Is it better to have a large hiring team, or a small one? Do you need to increase the amount of energy in the room, in order to get a particular candidate excited about the role? Should you bring in the most highly skilled engineers to assess the candidate’s technical chops?
Crafting the right combination of perspectives is critical. You need enough variety of perspectives to truly evaluate a candidate, with enough breadth of perspectives that you aren’t accidentally creating bias. For example, you might have a great mix of seniority and experience in your team, but if you assemble a group of extroverts, then introverted candidates may have difficulty identifying with their interpretation of your company’s culture.
Be as thoughtful as possible when assembling your team. You may not be able to avoid every potential bias or imbalance, but careful forethought will improve the quality of your process.
Hiring managers aren’t usually tasked with maintaining a certain Time-to-Fill metric, but that doesn’t mean they should let the hiring process stagnate. The opening needs to be filled, so the hiring manager needs to be able to cut through the red tape and decision-making obstacles that can keep you from hiring top talent before your competitors do.
Most importantly, hiring managers are not recruiters or HR experts. Great hiring managers hire quickly, so that they can get back to their full-time jobs.
As a secondary benefit, moving quickly and decisively demonstrates to your top candidates that you are very interested in them. Dragging out the process is the surest way to turn off candidates.
Hiring mangers aren’t a one-man or one-woman team. Once they’ve identified other interviewers, they also need to engage and educate those people.
What are you looking for in this hire? How will the interview work? What’s the plan for assessing the candidate? What’s the salary negotiation strategy?
It’s too easy to assume that everyone on the team knows how to hire. It’s actually up to you, the hiring manager, to ensure that that assumption actually matches reality.
Every time you make a hire, you need to think about how they’ll fit into the team, with respect to both their formal and their informal roles. This sometimes makes more sense if you think about your organization using a sports analogy:
Imagine your company is an ice hockey team. When you make a new hire, you need to consider both what position they’ll play (are they a goalie, or a left winger?), and what skills they bring to the table (puck-handling, speed, and leadership).

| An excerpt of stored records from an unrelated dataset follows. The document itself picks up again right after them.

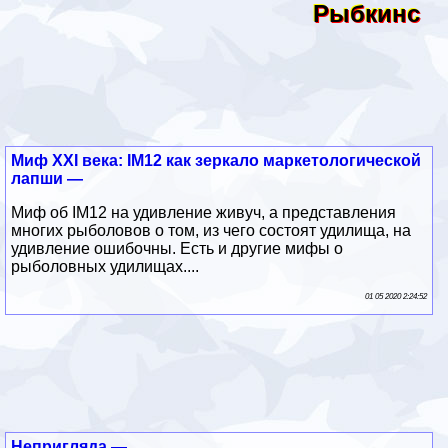
Рыбкинс
Миф XXI века: IM12 как зеркало маркетологической
лапши —
Миф об IM12 на удивление живуч, а представления
многих рыболовов о том, из чего состоят удилища, на
удивление ошибочны. Есть и другие мифы о
рыболовных удилищах....
01 05 2020 2:24:52
Непригляда —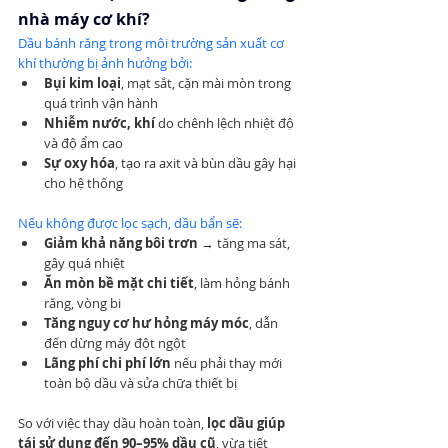
nhà máy cơ khí?
Dầu bánh răng trong môi trường sản xuất cơ 
khí thường bị ảnh hưởng bởi:
Bụi kim loại
, mạt sắt, cặn mài mòn trong 
quá trình vận hành
Nhiễm nước, khí
 do chênh lệch nhiệt độ 
và độ ẩm cao
Sự oxy hóa
, tạo ra axit và bùn dầu gây hại 
cho hệ thống
Nếu không được lọc sạch, dầu bẩn sẽ:
Giảm khả năng bôi trơn
 → tăng ma sát, 
gây quá nhiệt
Ăn mòn bề mặt chi tiết
, làm hỏng bánh 
răng, vòng bi
Tăng nguy cơ hư hỏng máy móc
, dẫn 
đến dừng máy đột ngột
Lãng phí chi phí lớn
 nếu phải thay mới 
toàn bộ dầu và sửa chữa thiết bị
So với việc thay dầu hoàn toàn, 
lọc dầu giúp 
tái sử dụng đến 90–95% dầu cũ
, vừa tiết 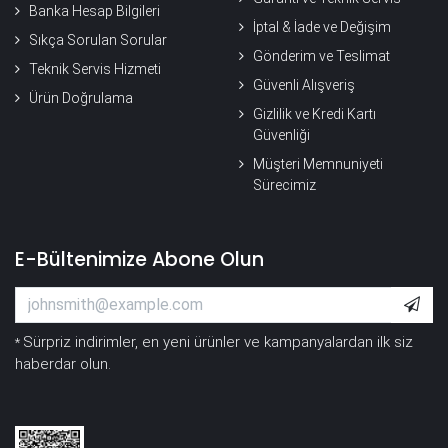
Banka Hesap Bilgileri
İptal & İade ve Değişim
Sıkça Sorulan Sorular
Gönderim ve Teslimat
Teknik Servis Hizmeti
Güvenli Alışveriş
Ürün Doğrulama
Gizlilik ve Kredi Kartı
Güvenliği
Müşteri Memnuniyeti
Sürecimiz
E-Bültenimize Abone Olun
Sürpriz indirimler, en yeni ürünler ve kampanyalardan ilk siz
*
haberdar olun.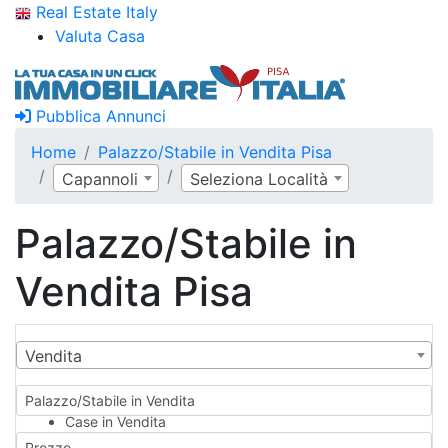
Real Estate Italy
Valuta Casa
Pubblica Annunci
Home
Palazzo/Stabile in Vendita Pisa
Capannoli
Seleziona Località
Palazzo/Stabile in
Vendita Pisa
Vendita
Palazzo/Stabile in Vendita
Case in Vendita
Qualsiasi
Prezzo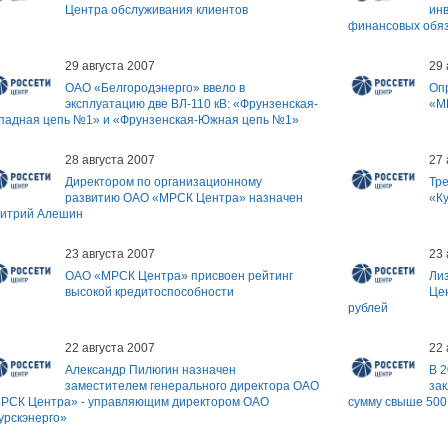
Центра обслуживания клиентов
ин
финансовых обяз
29 августа 2007
29 
ОАО «Белгородэнерго» ввело в
Оп
эксплуатацию две ВЛ-110 кВ: «Фрунзенская-
«М
падная цепь №1» и «Фрунзенская-Южная цепь №1»
28 августа 2007
27 
Директором по организационному
Тр
развитию ОАО «МРСК Центра» назначен
«Ку
итрий Алешин
23 августа 2007
23 
ОАО «МРСК Центра» присвоен рейтинг
Ли
высокой кредитоспособности
Цен
рублей
22 августа 2007
22 
Александр Пилюгин назначен
В 
заместителем генерального директора ОАО
зак
РСК Центра» - управляющим директором ОАО
сумму свыше 500
урскэнерго»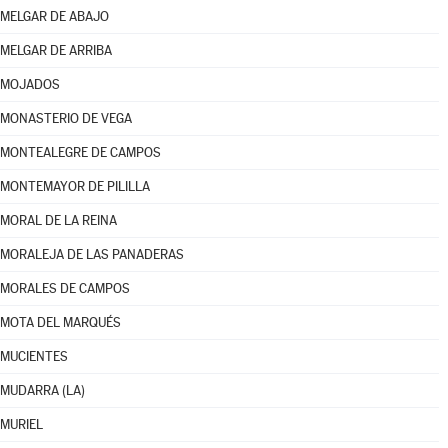
MELGAR DE ABAJO
MELGAR DE ARRIBA
MOJADOS
MONASTERIO DE VEGA
MONTEALEGRE DE CAMPOS
MONTEMAYOR DE PILILLA
MORAL DE LA REINA
MORALEJA DE LAS PANADERAS
MORALES DE CAMPOS
MOTA DEL MARQUÉS
MUCIENTES
MUDARRA (LA)
MURIEL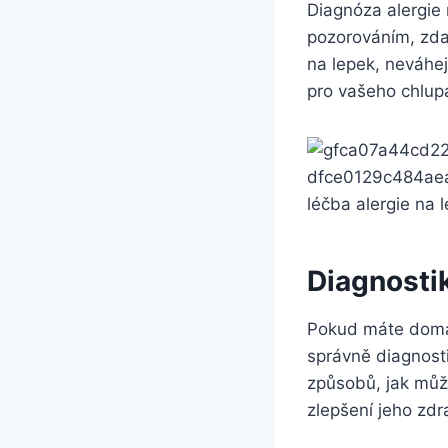
Diagnóza alergie 
pozorováním, zda 
na lepek, neváhe
pro vašeho chlupa
léčba alergie na 
Diagnostik
Pokud máte doma p
správně diagnosti
způsobů, jak může
zlepšení jeho zdra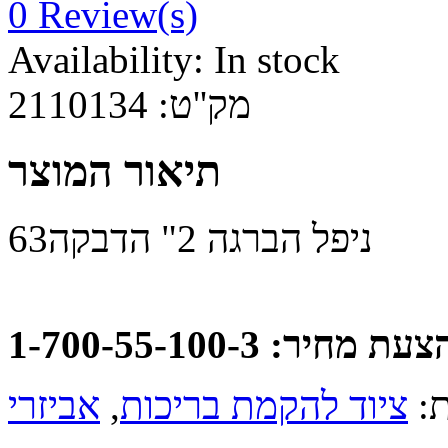
0
Review(s)
Availability:
In stock
2110134
מק''ט:
תיאור המוצר
ניפל הברגה 2" הדבקה63
: 1-700-55-100-3
,
ציוד להקמת בריכות
ות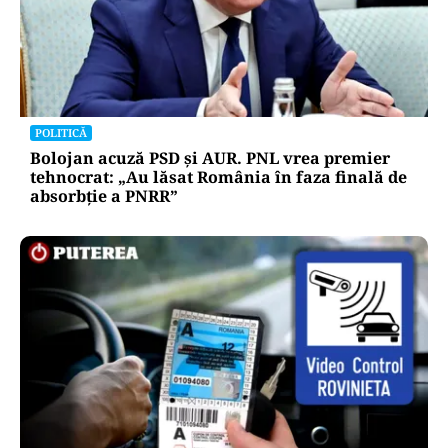
POLITICĂ
Bolojan acuză PSD și AUR. PNL vrea premier
tehnocrat: „Au lăsat România în faza finală de
absorbţie a PNRR”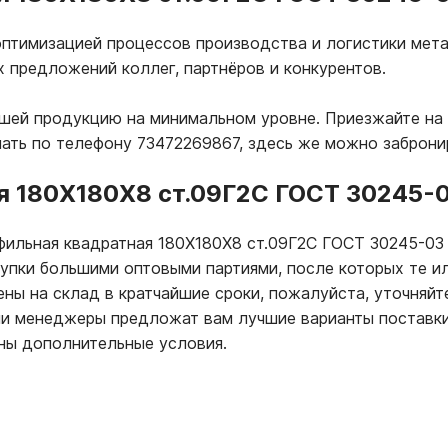
птимизацией процессов производства и логистики мета
х предложений коллег, партнёров и конкурентов.
ашей продукцию на минимальном уровне. Приезжайте на 
лать по телефону 73472269867, здесь же можно заброни
я 180Х180Х8 ст.09Г2С ГОСТ 30245-
офильная квадратная 180Х180Х8 ст.09Г2С ГОСТ 30245-0
купки большими оптовыми партиями, после которых те и
ны на склад в кратчайшие сроки, пожалуйста, уточняйт
ши менеджеры предложат вам лучшие варианты поставк
ны дополнительные условия.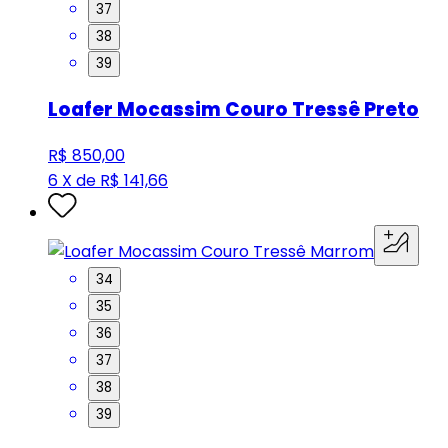
37
38
39
Loafer Mocassim Couro Tressê Preto
R$ 850,00
6 X de R$ 141,66
34
35
36
37
38
39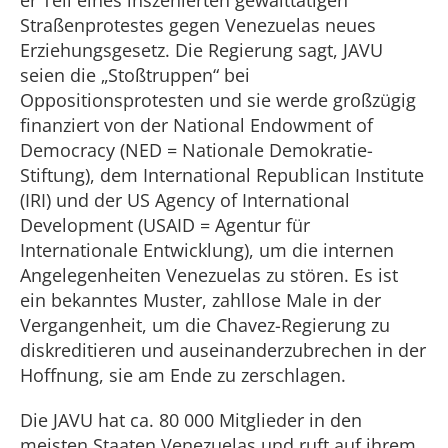
er Teil eines inszenierten gewalttätigen
Straßenprotestes gegen Venezuelas neues
Erziehungsgesetz. Die Regierung sagt, JAVU
seien die „Stoßtruppen“ bei
Oppositionsprotesten und sie werde großzügig
finanziert von der National Endowment of
Democracy (NED = Nationale Demokratie-
Stiftung), dem International Republican Institute
(IRI) und der US Agency of International
Development (USAID = Agentur für
Internationale Entwicklung), um die internen
Angelegenheiten Venezuelas zu stören. Es ist
ein bekanntes Muster, zahllose Male in der
Vergangenheit, um die Chavez-Regierung zu
diskreditieren und auseinanderzubrechen in der
Hoffnung, sie am Ende zu zerschlagen.
Die JAVU hat ca. 80 000 Mitglieder in den
meisten Staaten Venezuelas und ruft auf ihrem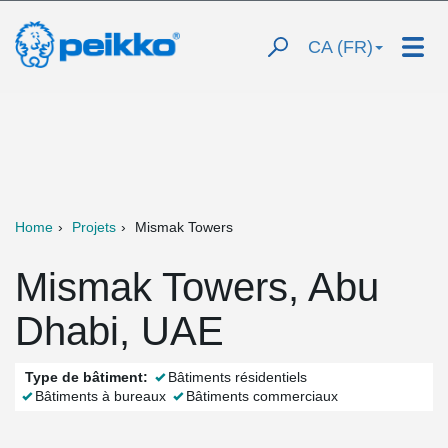
CA (FR)
Home
Projets
Mismak Towers
Mismak Towers, Abu
Dhabi, UAE
Type de bâtiment:
Bâtiments résidentiels
Bâtiments à bureaux
Bâtiments commerciaux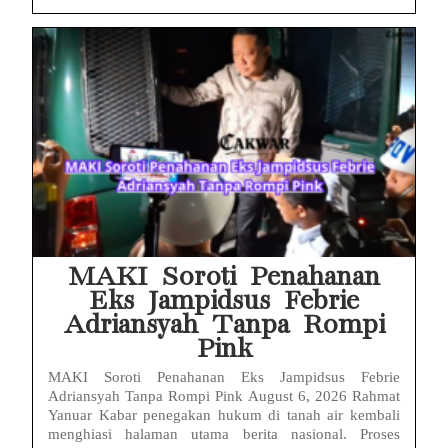
MAKI Soroti Penahanan
Eks Jampidsus Febrie
Adriansyah Tanpa Rompi
Pink
MAKI Soroti Penahanan Eks Jampidsus Febrie
Adriansyah Tanpa Rompi Pink August 6, 2026 Rahmat
Yanuar Kabar penegakan hukum di tanah air kembali
menghiasi halaman utama berita nasional. Proses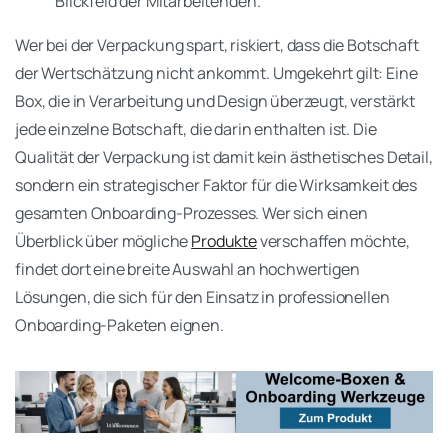
Blickfeld der Mitarbeitenden.
Wer bei der Verpackung spart, riskiert, dass die Botschaft
der Wertschätzung nicht ankommt. Umgekehrt gilt: Eine
Box, die in Verarbeitung und Design überzeugt, verstärkt
jede einzelne Botschaft, die darin enthalten ist. Die
Qualität der Verpackung ist damit kein ästhetisches Detail,
sondern ein strategischer Faktor für die Wirksamkeit des
gesamten Onboarding-Prozesses. Wer sich einen
Überblick über mögliche
Produkte
verschaffen möchte,
findet dort eine breite Auswahl an hochwertigen
Lösungen, die sich für den Einsatz in professionellen
Onboarding-Paketen eignen.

Beyond that, though, you also need to consider their informal characteristics (are they a thoughtful playmaker, or are they a fighter?). You may already have too many of one character, and an unbalanced team won’t perform as well.
If you fill your team with goalies and defensemen, you’ll never score a goal. And if you fill your team with fighters, you won’t make any plays. It takes diversity across both your formal and your informal roles to make an effective team.
Being a great hiring manager doesn’t only mean making great hires. It also means identifying talent that’s already onboard, and developing those stars to be the great hiring managers of the future.
This point bears repeating: the hiring manager is in the best position to help develop other hiring managers. Don’t take the easy way out and simply rely on HR to fill this role.
Start by finding employees who have the soft skills that are required for the role. Look for people who have the passion to be evangelists of your culture, the personality to be approachable and non-threatening, the strength to advocate for or against prospective hires, and the intelligence to know when they’re wrong.
You might be able to identify future hiring talent from employees who are influential within your company not because of their character or volume, but because of their skills and knowledge. Get them involved in several different hires, and see how it goes!
This is much easier said than done. Hiring managers who can interview effectively are a rare breed.